Défense dans le monde - Afghanistan : An III
Le 27 décembre 1982 a marqué le 3e anniversaire du gouvernement Babrak Karmal et de la présence soviétique en Afghanistan.
Trois années de présence, mais aussi trois années de lutte contre une résistance qui ne désarme pas mais qui ne semble pas trop inquiéter le régime de Moscou. Celui-ci ne daigne pas augmenter de façon significative ses forces et donne l’impression de se satisfaire de ce que d’aucuns jugent être un enlisement, ou une impasse.
Sur le terrain, la situation est la suivante :
L’ensemble des experts occidentaux estiment les forces soviétiques en Afghanistan à 105 000 hommes, appartenant aux deux armées de terre et de l’air. À ces 105 000 h, il faut en ajouter 35 000 stationnés en territoire soviétique mais suffisamment près de la frontière afghane pour intervenir, au côté de leurs camarades occupants, en cas de besoin.
Les erreurs du début de la campagne : mauvaise préparation du personnel, inadéquation des matériels au terrain et à ce type particulier de combat ont été rectifiées. Il n’en demeure pas moins que la pesanteur du système soviétique reste omniprésente et interdit toute initiative tant aux cadres qu’à la troupe dans un combat de contre-guérilla qui en réclame beaucoup.

*Consigne*.
Recopiez fidèlement le passage de l'article ci-dessus sur l'Afghanistan, en commençant à « Défense dans le » et en terminant à « cas de besoin. ».

*Données*.
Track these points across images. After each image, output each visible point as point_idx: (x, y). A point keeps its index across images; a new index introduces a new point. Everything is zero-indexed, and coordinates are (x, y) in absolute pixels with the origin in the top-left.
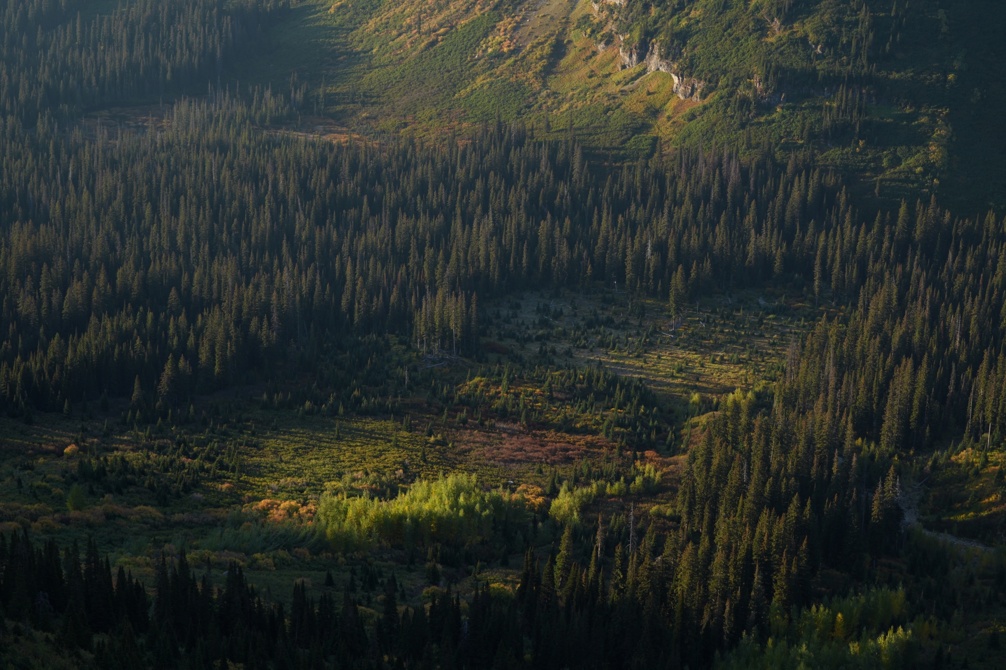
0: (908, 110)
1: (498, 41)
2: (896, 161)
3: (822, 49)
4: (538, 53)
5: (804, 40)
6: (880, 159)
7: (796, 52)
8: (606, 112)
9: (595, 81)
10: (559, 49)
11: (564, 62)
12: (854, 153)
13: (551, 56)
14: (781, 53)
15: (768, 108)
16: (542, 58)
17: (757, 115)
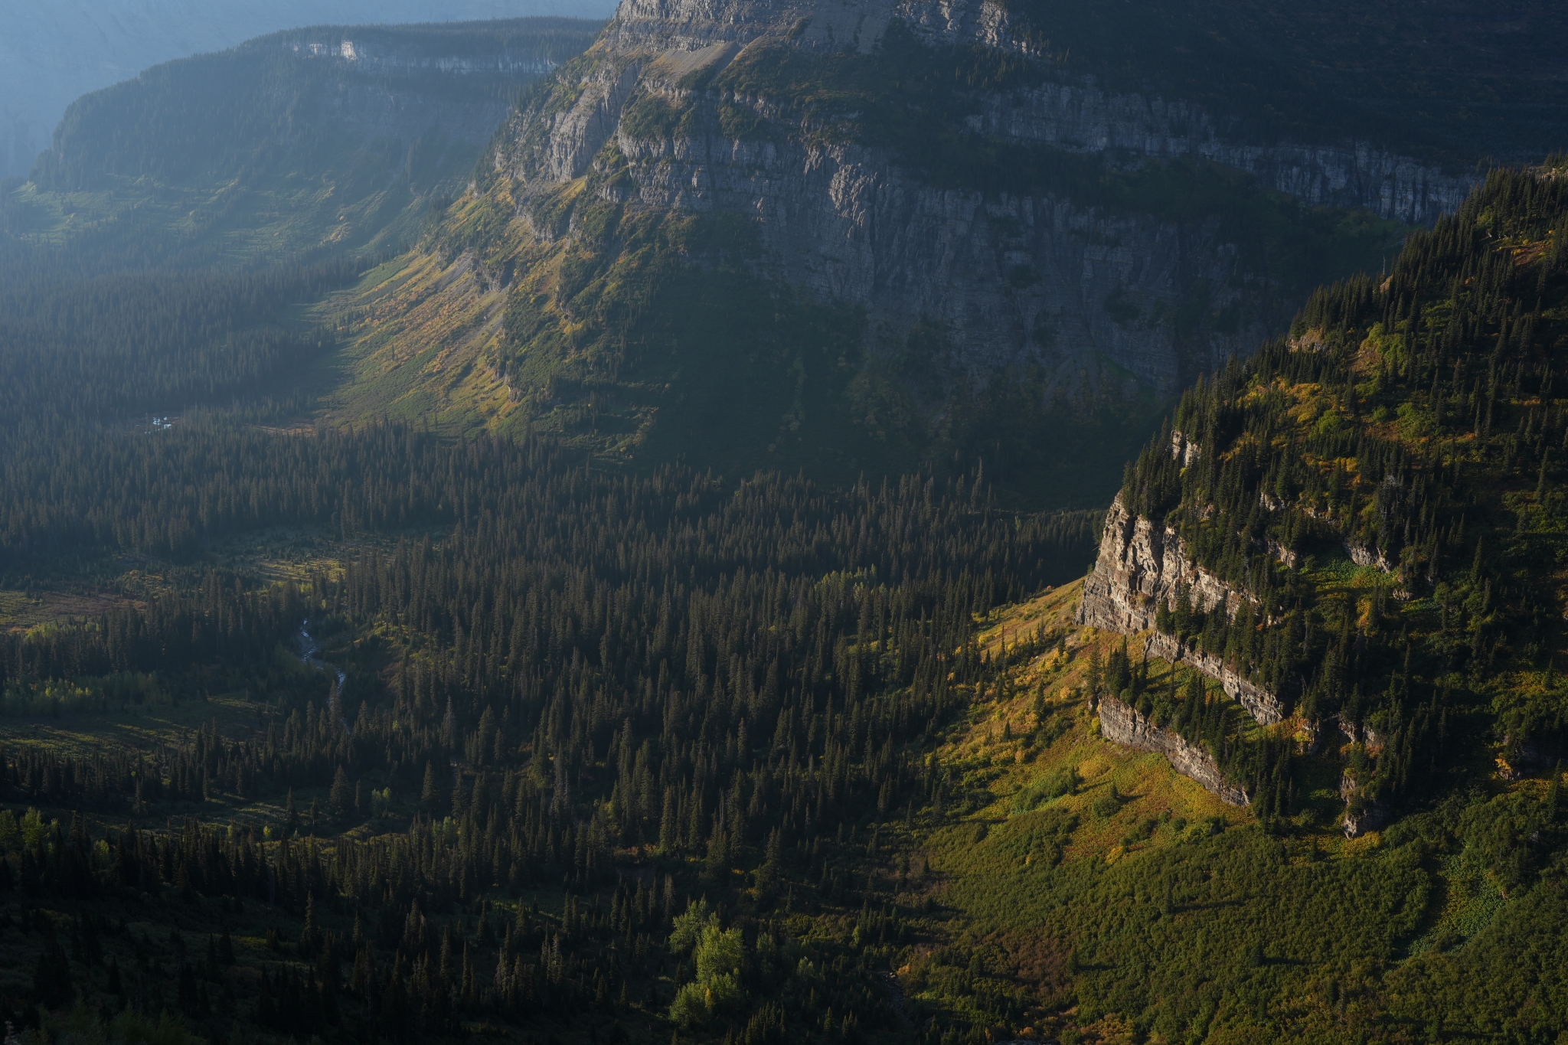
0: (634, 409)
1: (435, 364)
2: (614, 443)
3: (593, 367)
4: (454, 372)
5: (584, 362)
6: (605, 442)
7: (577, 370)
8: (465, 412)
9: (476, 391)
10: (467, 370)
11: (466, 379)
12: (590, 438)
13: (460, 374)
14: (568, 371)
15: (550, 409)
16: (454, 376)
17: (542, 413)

---

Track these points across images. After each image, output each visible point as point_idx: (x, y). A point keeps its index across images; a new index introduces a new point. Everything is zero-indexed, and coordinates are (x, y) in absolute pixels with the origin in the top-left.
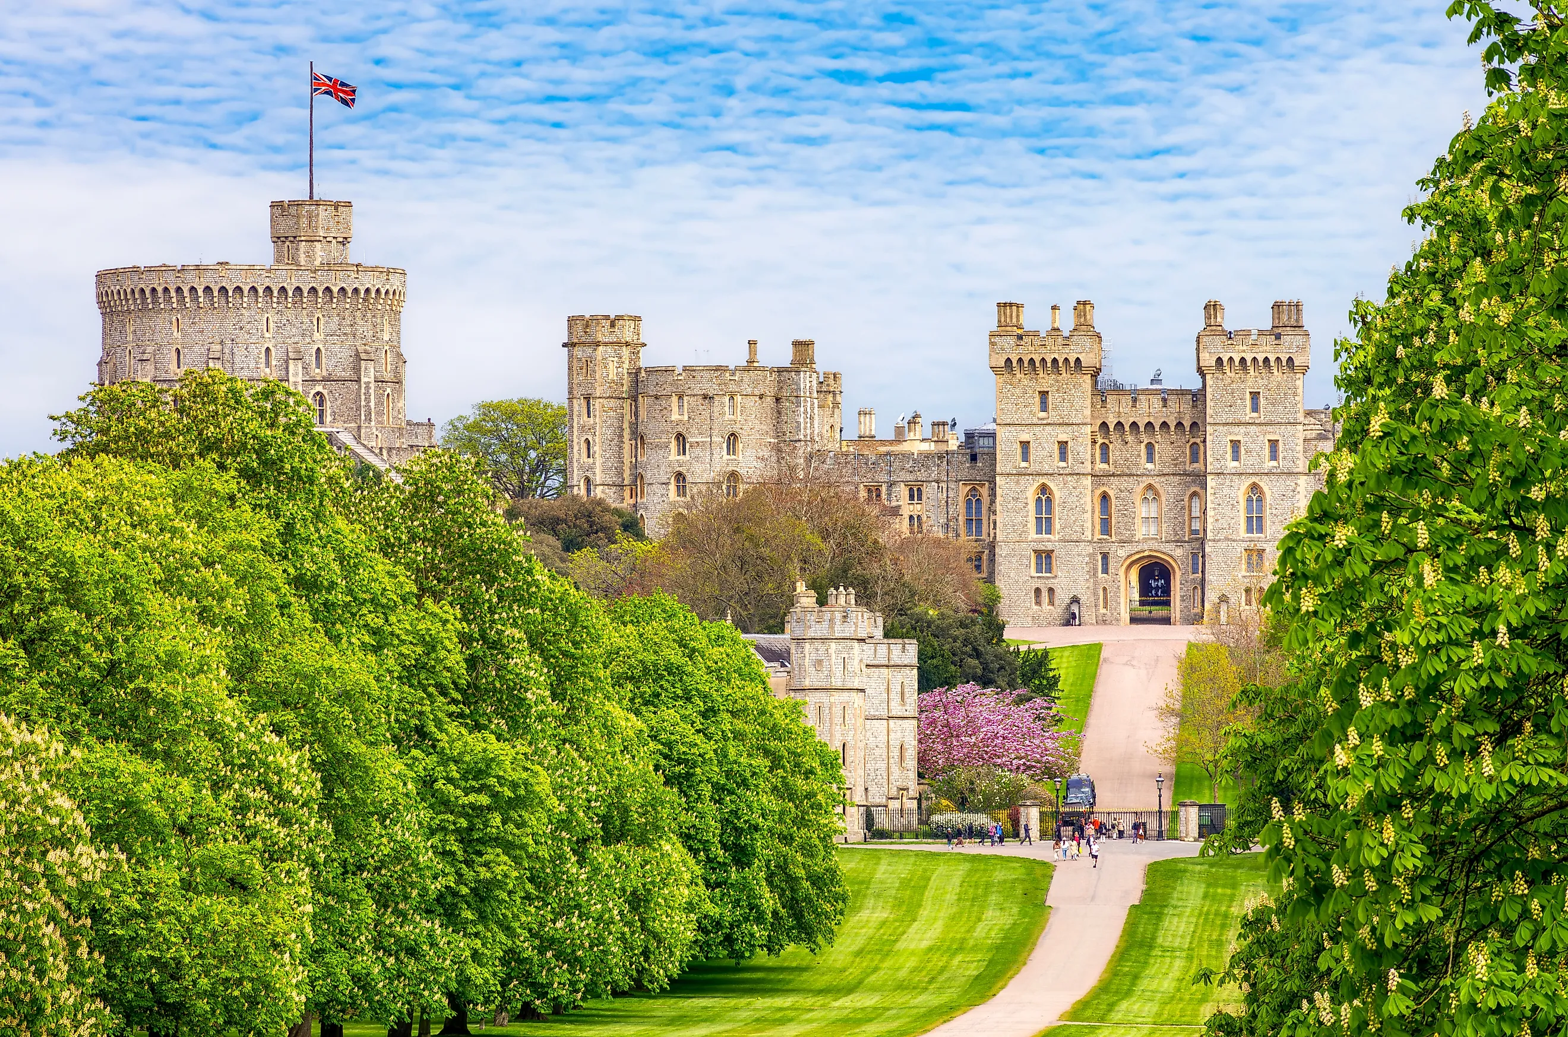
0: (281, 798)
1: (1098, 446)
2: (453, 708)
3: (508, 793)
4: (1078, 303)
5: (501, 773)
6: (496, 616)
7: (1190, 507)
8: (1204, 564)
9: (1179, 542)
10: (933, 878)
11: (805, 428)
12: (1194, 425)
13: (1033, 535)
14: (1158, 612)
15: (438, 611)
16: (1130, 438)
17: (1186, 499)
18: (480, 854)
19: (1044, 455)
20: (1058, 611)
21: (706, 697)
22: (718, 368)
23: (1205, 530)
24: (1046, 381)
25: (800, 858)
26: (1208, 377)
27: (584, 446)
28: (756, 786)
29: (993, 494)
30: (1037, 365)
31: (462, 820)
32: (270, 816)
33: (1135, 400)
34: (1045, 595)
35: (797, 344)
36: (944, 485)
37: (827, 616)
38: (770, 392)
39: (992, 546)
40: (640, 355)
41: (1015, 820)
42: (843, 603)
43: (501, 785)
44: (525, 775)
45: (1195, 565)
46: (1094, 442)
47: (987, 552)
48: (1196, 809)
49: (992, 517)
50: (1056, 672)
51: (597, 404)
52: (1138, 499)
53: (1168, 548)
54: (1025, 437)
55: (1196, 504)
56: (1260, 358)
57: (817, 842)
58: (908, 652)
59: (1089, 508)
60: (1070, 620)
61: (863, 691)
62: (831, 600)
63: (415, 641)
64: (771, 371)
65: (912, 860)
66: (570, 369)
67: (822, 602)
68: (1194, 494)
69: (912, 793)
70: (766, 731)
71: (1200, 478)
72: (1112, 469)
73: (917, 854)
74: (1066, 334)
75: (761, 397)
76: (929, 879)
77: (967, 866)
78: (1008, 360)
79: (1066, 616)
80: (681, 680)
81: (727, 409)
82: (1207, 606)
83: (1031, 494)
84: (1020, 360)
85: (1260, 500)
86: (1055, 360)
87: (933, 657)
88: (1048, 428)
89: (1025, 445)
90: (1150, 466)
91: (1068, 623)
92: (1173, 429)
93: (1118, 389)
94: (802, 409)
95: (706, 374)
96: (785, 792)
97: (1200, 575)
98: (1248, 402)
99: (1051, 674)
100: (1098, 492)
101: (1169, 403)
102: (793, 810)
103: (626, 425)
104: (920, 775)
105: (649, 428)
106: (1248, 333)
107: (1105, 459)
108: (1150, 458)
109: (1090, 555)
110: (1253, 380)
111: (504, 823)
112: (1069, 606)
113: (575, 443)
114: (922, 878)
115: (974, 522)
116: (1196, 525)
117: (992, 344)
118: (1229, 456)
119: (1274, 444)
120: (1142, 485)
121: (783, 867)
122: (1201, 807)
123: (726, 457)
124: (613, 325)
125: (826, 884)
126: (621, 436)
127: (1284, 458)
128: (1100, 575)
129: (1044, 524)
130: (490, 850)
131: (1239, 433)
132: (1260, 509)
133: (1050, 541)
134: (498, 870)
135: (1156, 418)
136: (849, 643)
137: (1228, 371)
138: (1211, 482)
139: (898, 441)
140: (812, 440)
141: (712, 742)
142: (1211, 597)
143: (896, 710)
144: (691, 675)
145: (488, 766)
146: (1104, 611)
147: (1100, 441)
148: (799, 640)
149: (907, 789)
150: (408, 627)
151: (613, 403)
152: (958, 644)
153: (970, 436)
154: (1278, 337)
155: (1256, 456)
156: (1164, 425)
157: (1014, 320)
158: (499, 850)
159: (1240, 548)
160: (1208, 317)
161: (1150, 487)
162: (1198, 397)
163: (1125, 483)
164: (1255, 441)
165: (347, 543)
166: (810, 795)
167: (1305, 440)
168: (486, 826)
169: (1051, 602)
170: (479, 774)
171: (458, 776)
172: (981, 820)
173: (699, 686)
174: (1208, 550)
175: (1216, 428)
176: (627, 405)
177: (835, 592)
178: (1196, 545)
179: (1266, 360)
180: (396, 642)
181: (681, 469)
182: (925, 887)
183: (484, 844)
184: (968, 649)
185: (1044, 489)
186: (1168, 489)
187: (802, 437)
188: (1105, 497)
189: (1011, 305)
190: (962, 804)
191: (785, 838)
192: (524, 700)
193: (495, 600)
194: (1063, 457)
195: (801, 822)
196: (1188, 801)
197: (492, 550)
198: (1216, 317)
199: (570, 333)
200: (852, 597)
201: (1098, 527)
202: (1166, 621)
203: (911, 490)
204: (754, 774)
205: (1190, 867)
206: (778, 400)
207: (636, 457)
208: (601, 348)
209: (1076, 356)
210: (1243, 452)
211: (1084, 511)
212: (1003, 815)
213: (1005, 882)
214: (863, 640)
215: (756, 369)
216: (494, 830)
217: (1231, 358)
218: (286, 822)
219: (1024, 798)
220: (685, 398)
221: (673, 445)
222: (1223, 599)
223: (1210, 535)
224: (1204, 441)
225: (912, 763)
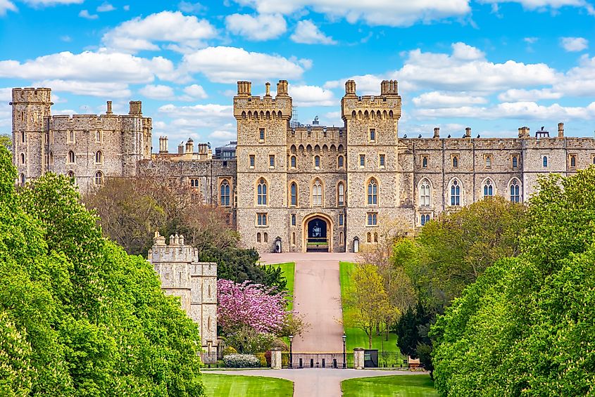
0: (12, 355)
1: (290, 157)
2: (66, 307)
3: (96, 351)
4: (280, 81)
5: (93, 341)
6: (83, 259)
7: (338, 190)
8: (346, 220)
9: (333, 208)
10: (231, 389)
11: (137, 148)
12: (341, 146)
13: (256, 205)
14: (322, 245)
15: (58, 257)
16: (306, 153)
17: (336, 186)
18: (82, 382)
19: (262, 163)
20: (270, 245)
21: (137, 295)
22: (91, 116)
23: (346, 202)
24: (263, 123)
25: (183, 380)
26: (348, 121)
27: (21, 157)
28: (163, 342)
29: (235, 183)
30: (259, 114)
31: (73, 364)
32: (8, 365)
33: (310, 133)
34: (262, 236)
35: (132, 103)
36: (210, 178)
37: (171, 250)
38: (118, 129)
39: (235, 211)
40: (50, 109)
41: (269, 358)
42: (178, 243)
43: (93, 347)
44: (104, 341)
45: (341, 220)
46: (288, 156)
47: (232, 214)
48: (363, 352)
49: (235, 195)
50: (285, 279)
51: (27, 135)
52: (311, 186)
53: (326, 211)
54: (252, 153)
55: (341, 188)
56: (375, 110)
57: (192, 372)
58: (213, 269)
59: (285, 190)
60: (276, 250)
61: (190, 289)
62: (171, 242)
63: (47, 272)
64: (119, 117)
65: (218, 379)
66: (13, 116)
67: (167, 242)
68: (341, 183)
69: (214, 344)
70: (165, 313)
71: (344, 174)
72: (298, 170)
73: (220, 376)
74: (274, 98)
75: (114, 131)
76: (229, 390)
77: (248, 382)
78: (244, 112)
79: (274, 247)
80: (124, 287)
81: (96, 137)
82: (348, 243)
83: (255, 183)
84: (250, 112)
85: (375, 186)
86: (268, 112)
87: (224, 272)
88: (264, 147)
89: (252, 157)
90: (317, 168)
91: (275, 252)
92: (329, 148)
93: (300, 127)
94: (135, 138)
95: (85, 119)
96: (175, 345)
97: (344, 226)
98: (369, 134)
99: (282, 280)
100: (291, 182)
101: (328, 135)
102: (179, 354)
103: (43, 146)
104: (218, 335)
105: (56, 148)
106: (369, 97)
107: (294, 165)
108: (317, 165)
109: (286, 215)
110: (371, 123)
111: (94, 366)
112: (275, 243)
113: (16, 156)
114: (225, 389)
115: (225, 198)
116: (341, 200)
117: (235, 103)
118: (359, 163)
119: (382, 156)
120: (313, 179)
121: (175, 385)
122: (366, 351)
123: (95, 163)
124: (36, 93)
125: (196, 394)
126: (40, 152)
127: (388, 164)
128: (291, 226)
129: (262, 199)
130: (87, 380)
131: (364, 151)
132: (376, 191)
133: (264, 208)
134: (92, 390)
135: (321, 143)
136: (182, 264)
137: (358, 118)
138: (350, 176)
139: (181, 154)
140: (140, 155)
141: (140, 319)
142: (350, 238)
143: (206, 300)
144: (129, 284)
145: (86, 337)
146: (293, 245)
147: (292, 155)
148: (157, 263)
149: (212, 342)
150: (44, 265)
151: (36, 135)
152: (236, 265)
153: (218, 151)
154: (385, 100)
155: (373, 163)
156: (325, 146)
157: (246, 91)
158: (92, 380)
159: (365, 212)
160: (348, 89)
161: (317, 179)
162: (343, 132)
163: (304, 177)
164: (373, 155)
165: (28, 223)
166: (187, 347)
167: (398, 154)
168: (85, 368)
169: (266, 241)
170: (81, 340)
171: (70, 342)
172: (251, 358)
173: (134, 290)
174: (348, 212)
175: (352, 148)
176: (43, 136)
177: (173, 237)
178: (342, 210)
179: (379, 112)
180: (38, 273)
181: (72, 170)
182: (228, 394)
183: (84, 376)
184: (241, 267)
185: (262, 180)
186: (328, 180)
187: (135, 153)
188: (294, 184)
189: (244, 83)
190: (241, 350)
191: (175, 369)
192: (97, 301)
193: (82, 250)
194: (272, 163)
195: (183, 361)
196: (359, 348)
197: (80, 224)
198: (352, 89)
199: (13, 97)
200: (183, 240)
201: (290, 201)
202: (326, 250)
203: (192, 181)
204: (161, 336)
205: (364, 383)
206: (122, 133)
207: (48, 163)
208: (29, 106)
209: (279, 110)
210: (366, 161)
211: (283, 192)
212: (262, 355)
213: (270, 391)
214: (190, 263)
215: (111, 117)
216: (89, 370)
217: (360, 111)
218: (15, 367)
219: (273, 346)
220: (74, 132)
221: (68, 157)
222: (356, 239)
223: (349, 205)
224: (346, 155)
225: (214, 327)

---

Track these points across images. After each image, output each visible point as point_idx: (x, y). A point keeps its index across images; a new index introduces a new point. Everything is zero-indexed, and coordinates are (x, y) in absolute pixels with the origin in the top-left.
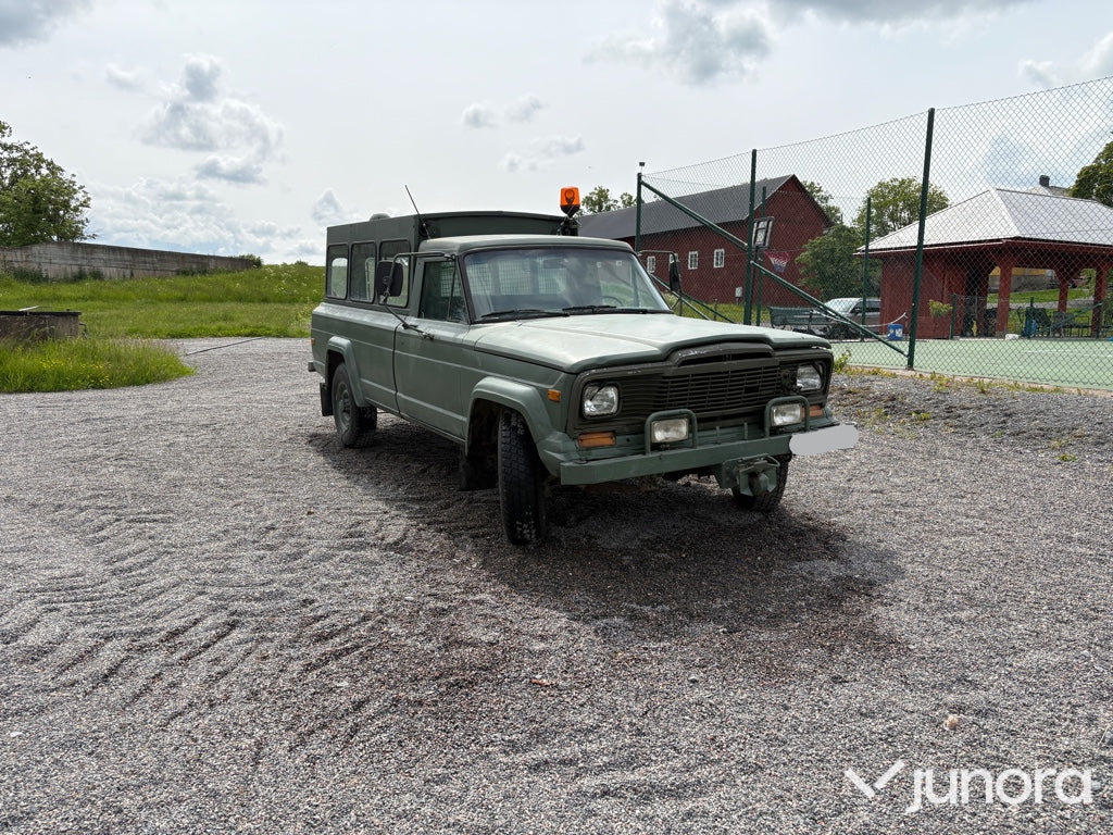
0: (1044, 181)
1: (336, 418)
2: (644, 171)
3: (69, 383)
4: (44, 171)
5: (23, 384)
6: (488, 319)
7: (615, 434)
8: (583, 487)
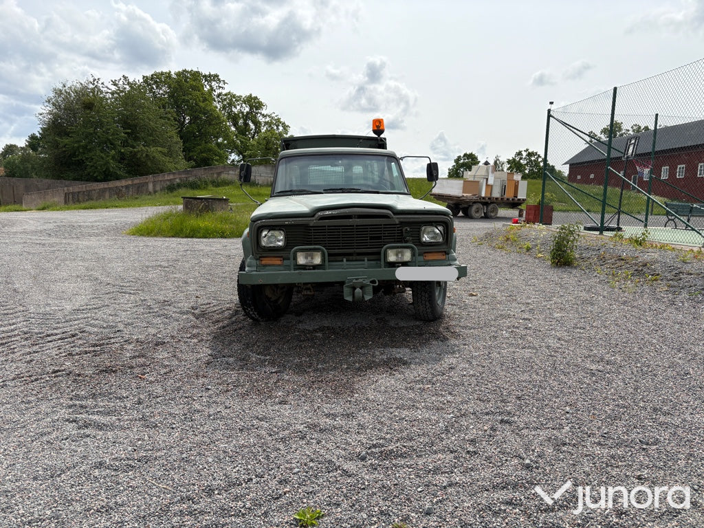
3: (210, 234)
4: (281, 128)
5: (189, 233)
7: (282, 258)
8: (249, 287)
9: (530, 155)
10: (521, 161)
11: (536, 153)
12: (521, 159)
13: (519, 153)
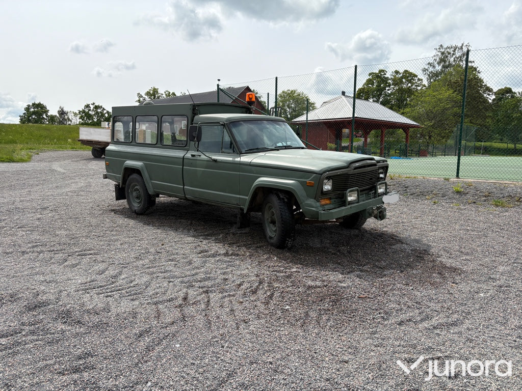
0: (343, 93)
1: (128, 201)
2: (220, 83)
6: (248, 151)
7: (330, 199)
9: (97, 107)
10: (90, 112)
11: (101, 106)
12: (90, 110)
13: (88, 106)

*Corrigé*.
Défense dans le monde - Afghanistan : An III
Le 27 décembre 1982 a marqué le 3e anniversaire du gouvernement Babrak Karmal et de la présence soviétique en Afghanistan.
Trois années de présence, mais aussi trois années de lutte contre une résistance qui ne désarme pas mais qui ne semble pas trop inquiéter le régime de Moscou. Celui-ci ne daigne pas augmenter de façon significative ses forces et donne l’impression de se satisfaire de ce que d’aucuns jugent être un enlisement, ou une impasse.
Sur le terrain, la situation est la suivante :
L’ensemble des experts occidentaux estiment les forces soviétiques en Afghanistan à 105 000 hommes, appartenant aux deux armées de terre et de l’air. À ces 105 000 h, il faut en ajouter 35 000 stationnés en territoire soviétique mais suffisamment près de la frontière afghane pour intervenir, au côté de leurs camarades occupants, en cas de besoin.